Sweet corn appears as a natural impulse of changes in the field corn that many tribes of Native America cultivated.
Photo by: Forest & Kim Starr
The corn kernel is the fruit obtained from the sweet corn plant. This variety of fruit is known as caryopsis. The corn ear includes accumulated kernels on the heads of the axis; the corn is a monocot thus the number of rows of the kernel is even. The ear is firmly covered with leaves known as husk. The pistillate flowers, that emerges from the husk, they call “silk.”
Preparation of Soil for Planting
Following planting you require a long period of frost-free season for growing Sweet Corn. The wind pollinate the Sweet corn and hence, it would seem better to follow a block pattern instead of rows. Drain the soil in to maintain the moisture consistency. Loosen the soil with a neutral pH (6.0 – 7.0). Heavy soil, prevents the tap roots from growing long. The short roots that you see over the soil holds the tall plants.
Sun exposure: Complete Sunlight
Soil Type: Loamy
Soil pH: Neutral
During dry weather on account of the short roots make sure to water them properly at the rate of 5 gallons per sq. Yard. Mulching assists in reducing the evaporation. While planting the sweet corn, water them properly.
Temperature and Humidity
If germination is to succeed, the soil temperature must exceed 60° (go up to 65 F for extra sweet types). In case of necessity use a plastic cover (black) to warm up the soil in the colder regions. Plant your seeds through the holes.
- Take care not to damage the root while weeding.
- Maintain the soil dampness by properly draining the soil.
- The roots of the corn are short, hence in dry situations ensure you water them properly by watering 5 gallons for every square yard.
- Mulch assists in decreasing evaporation.
- While the plants grow to a height of four to five inches plant them at a clear distance of 16 to 23 in.
Mice: After you planted the sweet corn seeds the rodents eat them.
Remedy: At the place where you so your sweet corn seeds keep traps.
Birds: Pigeons and Jays spoil the ripening crops.
Remedy: Enclose each cob with plastic bags or place a net on the whole crop.
Slugs and snails: The snails and slugs have their meals on these tender seedlings; you can see the slime trail on the soil around your crop, and on the leaves too.

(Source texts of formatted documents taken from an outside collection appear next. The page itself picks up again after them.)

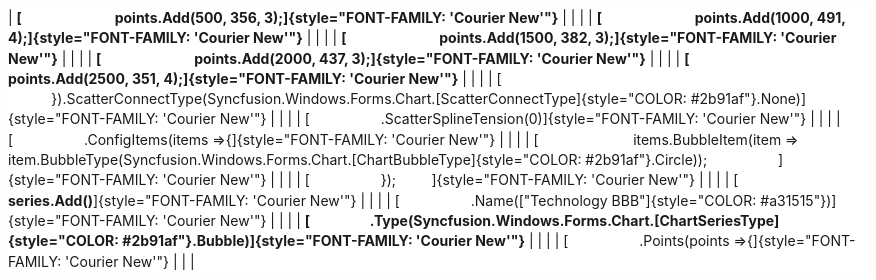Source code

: | **[                            points.Add(500, 356, 3);]{style="FONT-FAMILY: 'Courier New'"}**                                                                                                                   |
|                                                                                                                                                                                                                  |
| **[                            points.Add(1000, 491, 4);]{style="FONT-FAMILY: 'Courier New'"}**                                                                                                                  |
|                                                                                                                                                                                                                  |
| **[                            points.Add(1500, 382, 3);]{style="FONT-FAMILY: 'Courier New'"}**                                                                                                                  |
|                                                                                                                                                                                                                  |
| **[                            points.Add(2000, 437, 3);]{style="FONT-FAMILY: 'Courier New'"}**                                                                                                                  |
|                                                                                                                                                                                                                  |
| **[                            points.Add(2500, 351, 4);]{style="FONT-FAMILY: 'Courier New'"}**                                                                                                                  |
|                                                                                                                                                                                                                  |
| [                }).ScatterConnectType(Syncfusion.Windows.Forms.Chart.[ScatterConnectType]{style="COLOR: #2b91af"}.None)]{style="FONT-FAMILY: 'Courier New'"}                                                    |
|                                                                                                                                                                                                                  |
| [                  .ScatterSplineTension(0)]{style="FONT-FAMILY: 'Courier New'"}                                                                                                                                 |
|                                                                                                                                                                                                                  |
| [                  .ConfigItems(items =\>{]{style="FONT-FAMILY: 'Courier New'"}                                                                                                                                  |
|                                                                                                                                                                                                                  |
| [                        items.BubbleItem(item =\> item.BubbleType(Syncfusion.Windows.Forms.Chart.[ChartBubbleType]{style="COLOR: #2b91af"}.Circle));                  ]{style="FONT-FAMILY: 'Courier New'"}     |
|                                                                                                                                                                                                                  |
| [                  });         ]{style="FONT-FAMILY: 'Courier New'"}                                                                                                                                             |
|                                                                                                                                                                                                                  |
| [            **series.Add()**]{style="FONT-FAMILY: 'Courier New'"}                                                                                                                                               |
|                                                                                                                                                                                                                  |
| [                  .Name([\"Technology BBB\"]{style="COLOR: #a31515"})]{style="FONT-FAMILY: 'Courier New'"}                                                                                                      |
|                                                                                                                                                                                                                  |
| **[                  .Type(Syncfusion.Windows.Forms.Chart.[ChartSeriesType]{style="COLOR: #2b91af"}.Bubble)]{style="FONT-FAMILY: 'Courier New'"}**                                                               |
|                                                                                                                                                                                                                  |
| [                  .Points(points =\>{]{style="FONT-FAMILY: 'Courier New'"}                                                                                                                                      |
|                                                                                                                                                                                                                  |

Remedy: You can control the snails and slugs in different ways; this includes eggshell barriers and copper tape, saw dust or beer traps.
Harvest Month and Storage
- The right time for harvesting is when the cobs begin to bloat and tassels start turning brown in color. Kernels must look milky and full
- To remove the stalk, pull the ears down and twist it.
- The sweetness of the different type of sweet corns is lost following harvest.

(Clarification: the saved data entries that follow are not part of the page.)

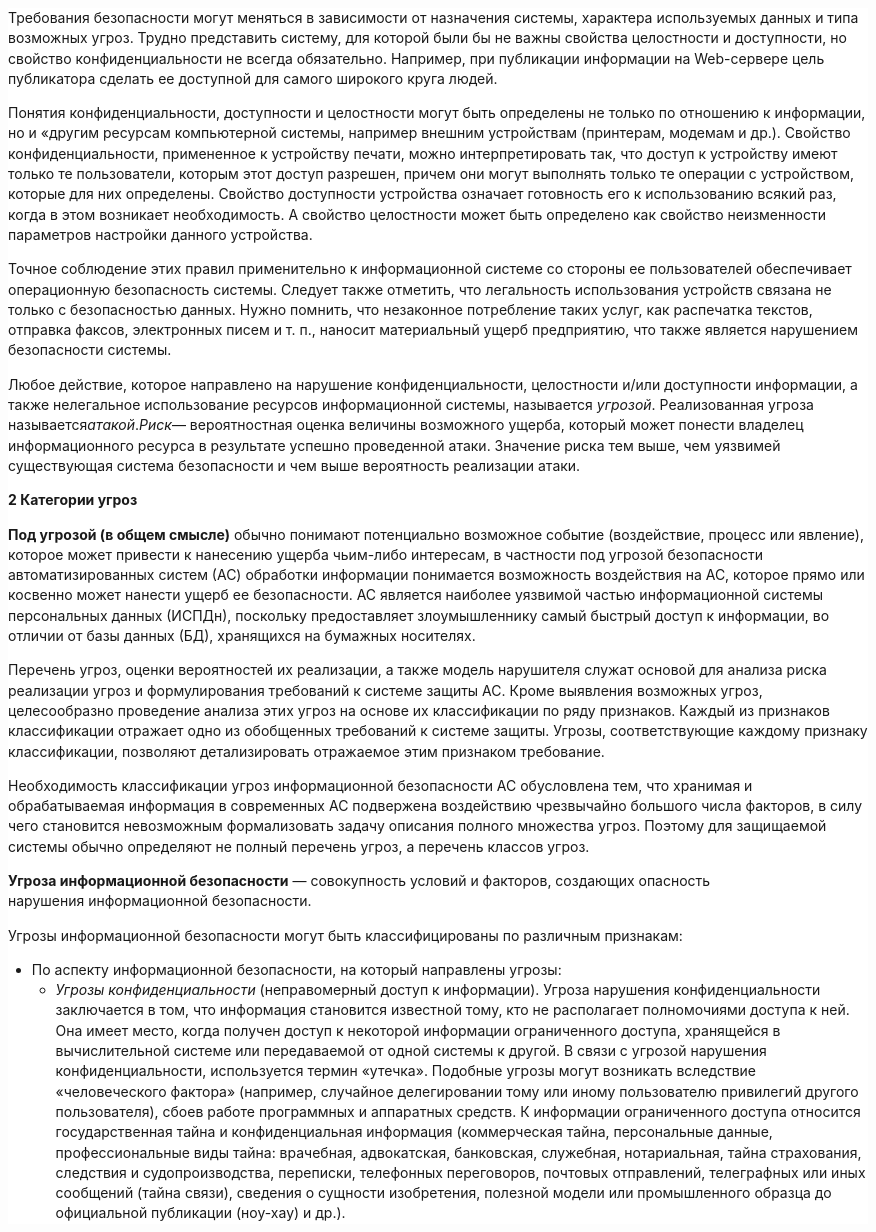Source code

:Требования безопасности могут меняться в зависимости от назначения системы, характера используемых данных и типа возможных угроз. Трудно представить систему, для которой были бы не важны свойства целостности и доступности, но свойство конфиденциальности не всегда обязательно. Например, при публикации информации на Web-сервере цель публикатора сделать ее доступной для самого широкого круга людей.

Понятия конфиденциальности, доступности и целостности могут быть определены не только по отношению к информации, но и «другим ресурсам компьютерной системы, например внешним устройствам (принтерам, модемам и др.). Свойство конфиденциальности, примененное к устройству печати, можно интерпретировать так, что доступ к устройству имеют только те пользователи, которым этот доступ разрешен, причем они могут выполнять только те операции с устройством, которые для них определены. Свойство доступности устройства означает готовность его к использованию всякий раз, когда в этом возникает необходимость. А свойство целостности может быть определено как свойство неизменности параметров настройки данного устройства.

Точное соблюдение этих правил применительно к информационной системе со стороны ее пользователей обеспечивает операционную безопасность системы. Следует также отметить, что легальность использования устройств связана не только с безопасностью данных. Нужно помнить, что незаконное потребление таких услуг, как распечатка текстов, отправка факсов, электронных писем и т. п., наносит материальный ущерб предприятию, что также является нарушением безопасности системы.

Любое действие, которое направлено на нарушение конфиденциальности, целостности и/или доступности информации, а также нелегальное использование ресурсов информационной системы, называется *угрозой*. Реализованная угроза называется*атакой*.*Риск*— вероятностная оценка величины возможного ущерба, который может понести владелец информационного ресурса в результате успешно проведенной атаки. Значение риска тем выше, чем уязвимей существующая система безопасности и чем выше вероятность реализации атаки.

**2 Категории угроз**

**Под угрозой (в общем смысле)** обычно понимают потенциально возможное событие (воздействие, процесс или явление), которое может привести к нанесению ущерба чьим-либо интересам, в частности под угрозой безопасности автоматизированных систем (АС) обработки информации понимается возможность воздействия на АС, которое прямо или косвенно может нанести ущерб ее безопасности. АС является наиболее уязвимой частью информационной системы персональных данных (ИСПДн), поскольку предоставляет злоумышленнику самый быстрый доступ к информации, во отличии от базы данных (БД), хранящихся на бумажных носителях.

Перечень угроз, оценки вероятностей их реализации, а также модель нарушителя служат основой для анализа риска реализации угроз и формулирования требований к системе защиты АС. Кроме выявления возможных угроз, целесообразно проведение анализа этих угроз на основе их классификации по ряду признаков. Каждый из признаков классификации отражает одно из обобщенных требований к системе защиты. Угрозы, соответствующие каждому признаку классификации, позволяют детализировать отражаемое этим признаком требование.

Необходимость классификации угроз информационной безопасности АС обусловлена тем, что хранимая и обрабатываемая информация в современных АС подвержена воздействию чрезвычайно большого числа факторов, в силу чего становится невозможным формализовать задачу описания полного множества угроз. Поэтому для защищаемой системы обычно определяют не полный перечень угроз, а перечень классов угроз.

**Угроза информационной безопасности** — совокупность условий и факторов, создающих опасность нарушения информационной безопасности. 

Угрозы информационной безопасности могут быть классифицированы по различным признакам:

- По аспекту информационной безопасности, на который направлены угрозы:
  - *Угрозы конфиденциальности* (неправомерный доступ к информации). Угроза нарушения конфиденциальности заключается в том, что информация становится известной тому, кто не располагает полномочиями доступа к ней. Она имеет место, когда получен доступ к некоторой информации ограниченного доступа, хранящейся в вычислительной системе или передаваемой от одной системы к другой. В связи с угрозой нарушения конфиденциальности, используется термин «утечка». Подобные угрозы могут возникать вследствие «человеческого фактора» (например, случайное делегировании тому или иному пользователю привилегий другого пользователя), сбоев работе программных и аппаратных средств. К информации ограниченного доступа относится государственная тайна и конфиденциальная информация (коммерческая тайна, персональные данные, профессиональные виды тайна: врачебная, адвокатская, банковская, служебная, нотариальная, тайна страхования, следствия и судопроизводства, переписки, телефонных переговоров, почтовых отправлений, телеграфных или иных сообщений (тайна связи), сведения о сущности изобретения, полезной модели или промышленного образца до официальной публикации (ноу-хау) и др.).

- Once you finish the picking, get ready for preserving or eating them.
- In case you remove the ears prior to freezing, they freeze well.
You have three varieties of Sweet corns: the Super Sweet Corn, Sugar improved and Normal. The Sucrose content in each corn varies, so the taste and consistency of each corn is different. The sweeter types keep their sweetness for a lengthier time following harvest.
Some of the varieties are:
Lochief’ –sugar type (Midseason normal) – yellow.
Silver Queen’ -Sugar variety (normal sugar) – white. Resist certain bacterial diseases.
Challenger Crisp n Sweet’ super sweet variety, high yielding yellow, resist certain disease.
Pristine’ sugar increased variety- white tastes good.
Having discovered a fondness for insects while pursuing her degree in Biology, Randi Jones was quite bugged to know that people usually dismissed these little creatures as “creepy-crawlies”.